## THE EXERCISE
Resume the mailing-list thread about partitioning a Linux disk, shown below, starting right after its final sentence.

Hi list, I recently stared partitioning my 40Gig Linux system disk as one large '/' partition (with a bit of space on the side for swap partition). SuSE thus obviously creates all the home directories and other folders on the one drive. This is a very Windowsy approach but I find it makes everything simpler to manage. Can anyone advise why I should partition differently and or what the benefits are of splitting partitions across multiple drives. This machine I have mentioned is a personal workstation. I have a server to setup next week and I am busy looking for advice on how I should format it. Please offer any comment that comes to mind. I am trying to get the hang of Linux disk partitioning mentality. I want to consider this from a Linux perspective and not from a Windows perspective. --------------------------------------------- Jonathan Hughes Technical Support Specialist Goodyear South Africa --------------------------------------------- MCSE / MCP Registered Linux User # 362669 ============================================================================== Skill is successfully walking a tightrope over Niagara Falls. Intelligence is not trying. -Anonymous ==============================================================================
On Tuesday August 3 2004 12:52 am, jonathan_hughes@goodyear.co.za wrote:
Hi list,
I recently stared partitioning my 40Gig Linux system disk as one large '/' partition (with a bit of space on the side for swap partition).
SuSE thus obviously creates all the home directories and other folders on the one drive.
This is a very Windowsy approach but I find it makes everything simpler to manage.
Can anyone advise why I should partition differently and or what the benefits are of splitting partitions across multiple drives.
This machine I have mentioned is a personal workstation. I have a server to setup next week and I am busy looking for advice on how I should format it.
Please offer any comment that comes to mind. I am trying to get the hang of Linux disk partitioning mentality. I want to consider this from a Linux perspective and not from a Windows perspective.
There's no really "right" way to partitian a drive, buy a number of usable methods. I'd probably do something like: / = 2G /swap = 1G /opt = 2G /usr = 4G /home = 4G /local = balance of drive. I'd use reiserfs for all partitions. There are others who will give you a different config., all workable. Note, the reason I have /local being a large partitian is that I often will install software there, I use a dir. there for compiling software, and also temp. and permanant storage of images and other files. Hope this helps, Fred -- "Running Windows on a Pentium is like getting a Porsche but only being able to drive it in reverse with the handbrake on."
jonathan_hughes@goodyear.co.za wrote:
Hi list,
I recently stared partitioning my 40Gig Linux system disk as one large '/' partition (with a bit of space on the side for swap partition).
SuSE thus obviously creates all the home directories and other folders on the one drive.
This is a very Windowsy approach but I find it makes everything simpler to manage.
Can anyone advise why I should partition differently and or what the benefits are of splitting partitions across multiple drives.
This machine I have mentioned is a personal workstation. I have a server to setup next week and I am busy looking for advice on how I should format it.
Please offer any comment that comes to mind. I am trying to get the hang of Linux disk partitioning mentality. I want to consider this from a Linux perspective and not from a Windows perspective.

## EXTRACTED INFORMATION
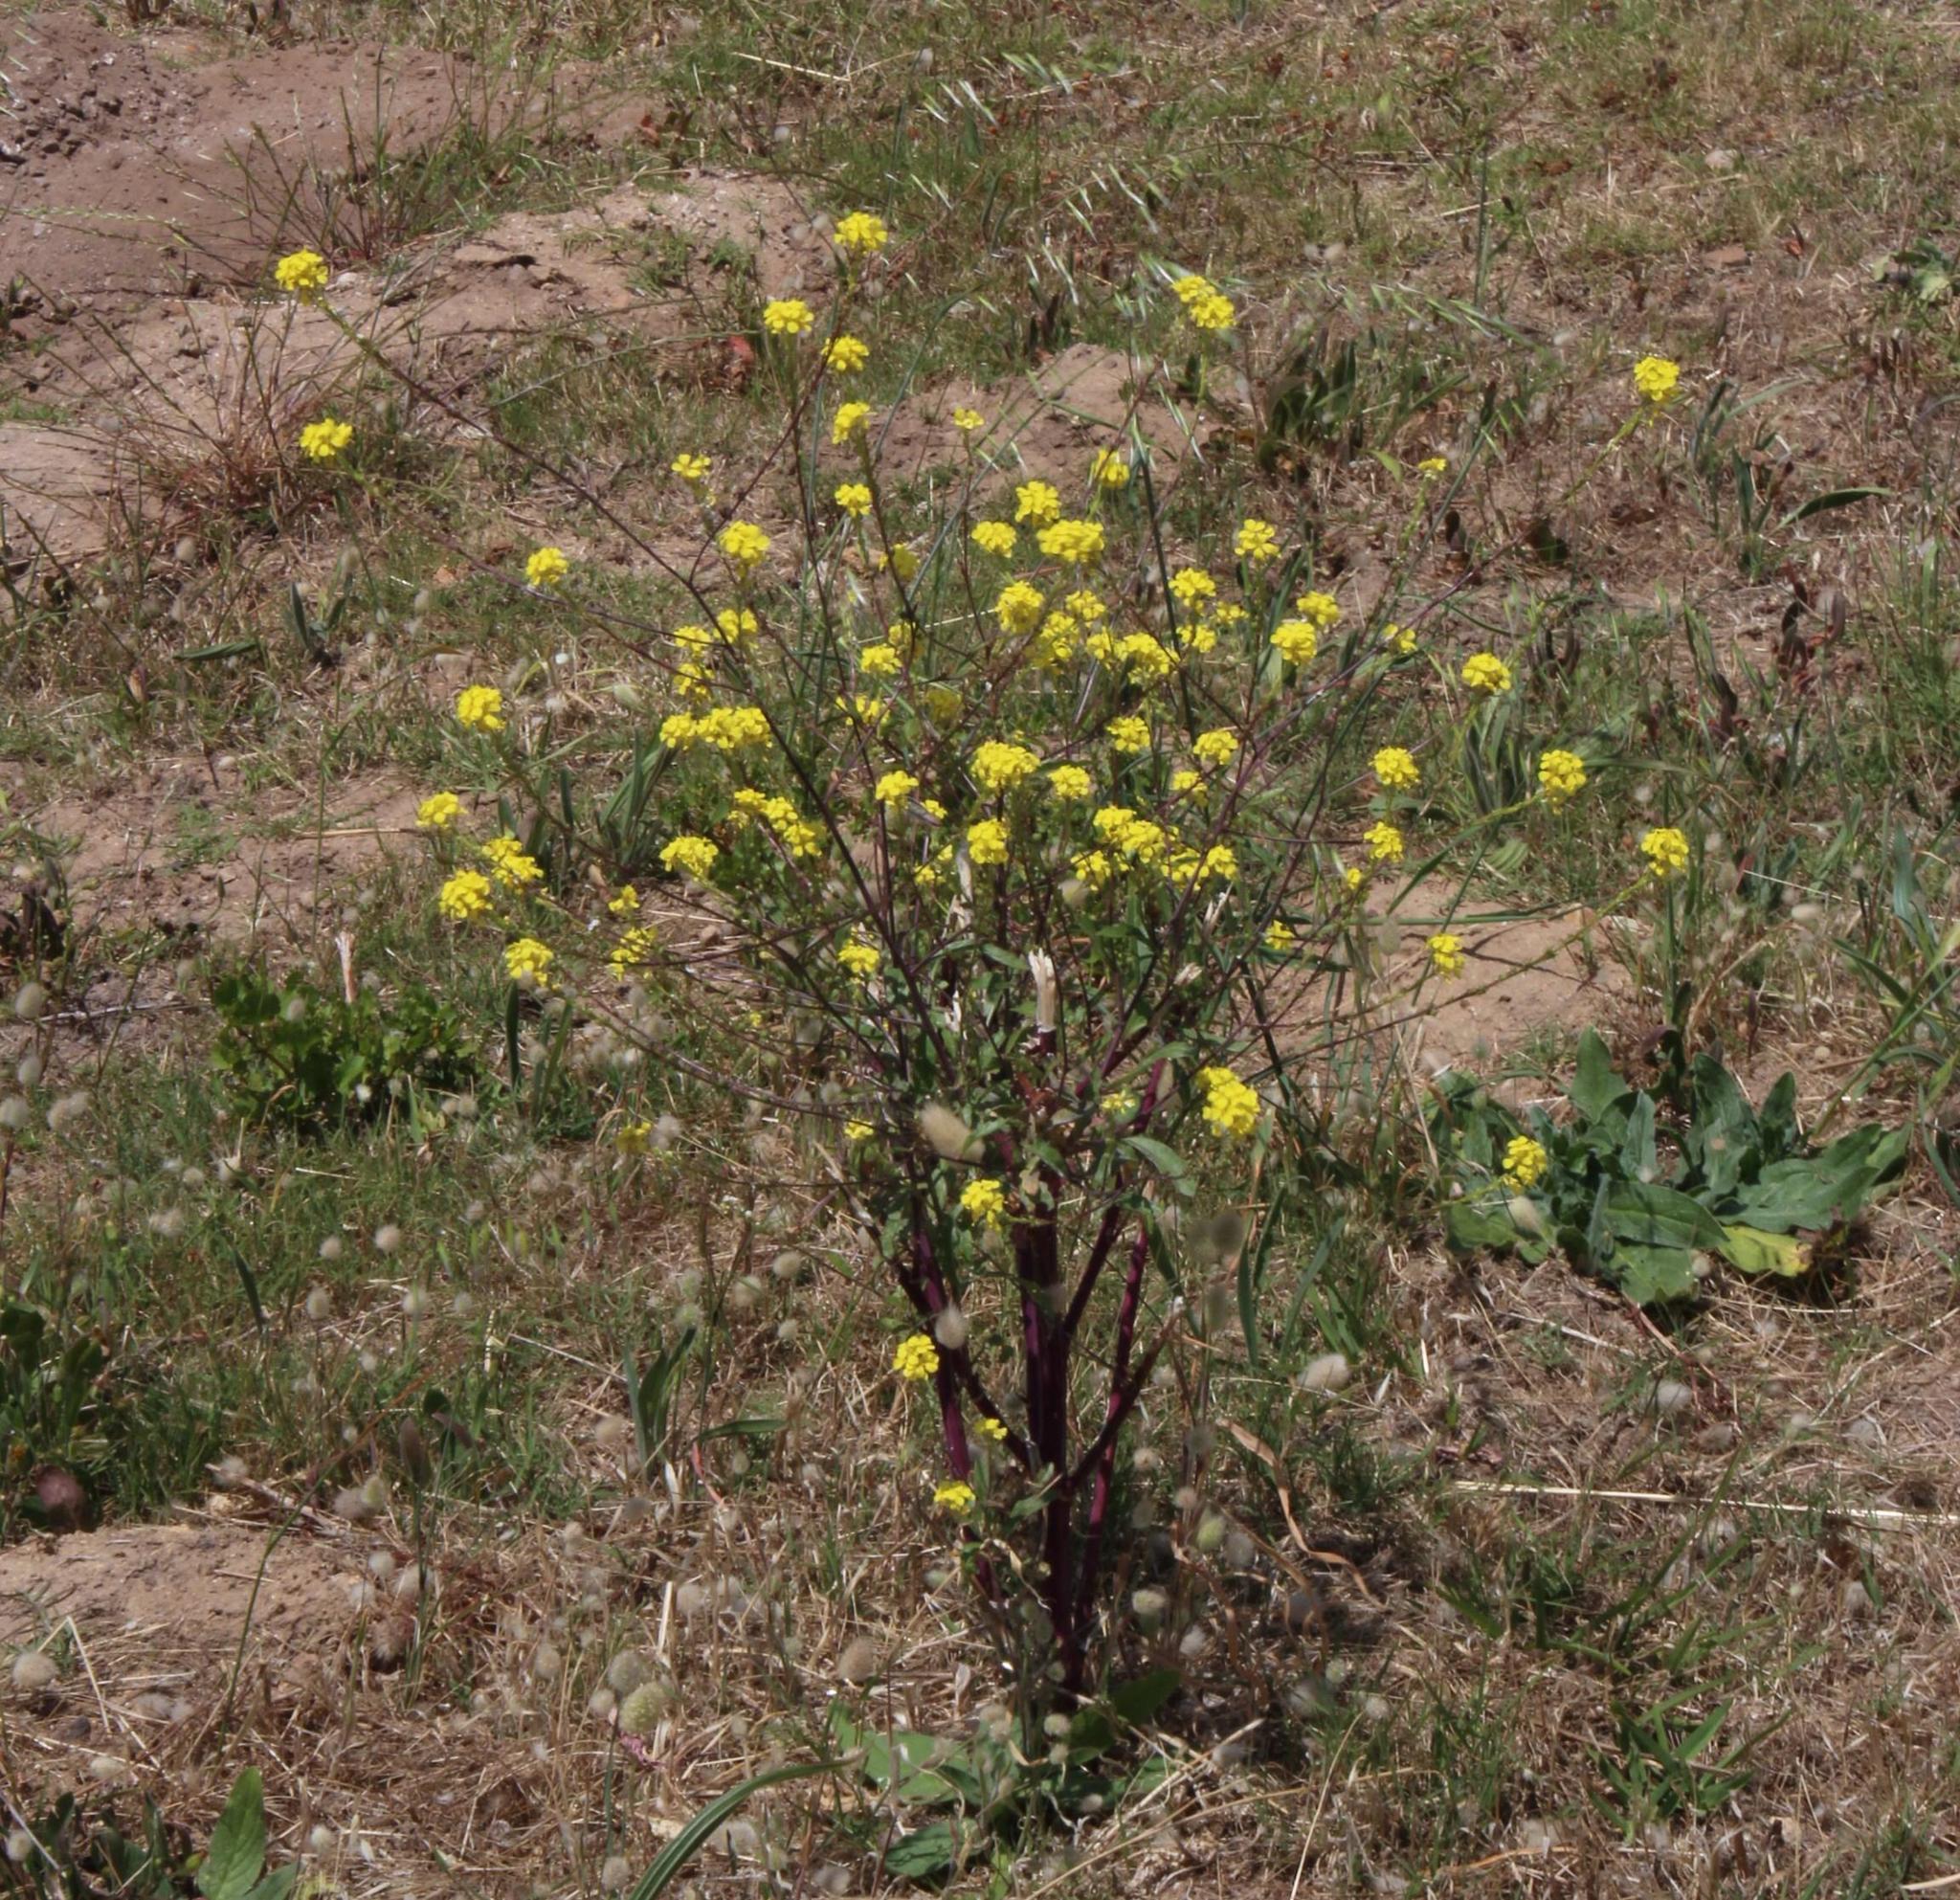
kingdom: Plantae
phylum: Tracheophyta
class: Magnoliopsida
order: Brassicales
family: Brassicaceae
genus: Rapistrum
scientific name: Rapistrum rugosum
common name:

## ANSWER TO THE PROBLEM
That's exactly how I setup my boxes, even Sun has gone away from the old method of slicing up large disks into small ones. Some say that if you have a corruption, then you are spared, but not in my experience. Most hard drive failures are of the drive itself, a rogue IDE controller or CPU/memory problems, when that happens, everything gets scrambled. I know it's possible with the large drives common these days to never want to grow a partition beyond a fixed size, but I've seen cases both in Solaris and Linux where guys are having to invoke symlinks everywhere because they have run out of space on one partition while there are other partitions with practically nothing on. In my view, the old was was necessary when small disks were all that was available. I've done / and swap for many many years on Linux and Solaris - from the smallest to the largest servers and all corruptions have been due to bad hardware. Regards Sid. -- Sid Boyce .... Hamradio G3VBV and keen Flyer =====LINUX ONLY USED HERE=====
On Tuesday 03 August 2004 08:15 am, Sid Boyce wrote:
Please offer any comment that comes to mind. I am trying to get the hang of Linux disk partitioning mentality. I want to consider this from a Linux perspective and not from a Windows perspective.
That's exactly how I setup my boxes, even Sun has gone away from the old method of slicing up large disks into small ones. Some say that if you have a corruption, then you are spared, but not in my experience.
The ONLY modification I would recommend to the Yast standard is optionally breaking out /home into a separate partition. That way you can do a clean install and never touch your own private home directories. Not strictly necessary, but often nice to have. -- _____________________________________ John Andersen
On Tue, 3 Aug 2004 11:34:47 -0800
John Andersen
The ONLY modification I would recommend to the Yast standard is optionally breaking out /home into a separate partition. That way you can do a clean install and never touch your own private home directories.
Not strictly necessary, but often nice to have.
Similarly, I usually copy /etc- there are often cjanges to config files that one would wish to carry forward. Terence
I haven't been following this thread, so if I copy someone else's advice, please bear with me. If you have Windows on the machine, make a fat-32 partition of maybe one gig or so to use as a transfer between OS's. This is particularly important if the Windows f/s is ntfs. --doug On Tuesday 03 August 2004 15:34, John Andersen wrote:
On Tuesday 03 August 2004 08:15 am, Sid Boyce wrote:
Please offer any comment that comes to mind. I am trying to get the hang of Linux disk partitioning mentality. I want to consider this from a Linux perspective and not from a Windows perspective.
That's exactly how I setup my boxes, even Sun has gone away from the old method of slicing up large disks into small ones. Some say that if you have a corruption, then you are spared, but not in my experience.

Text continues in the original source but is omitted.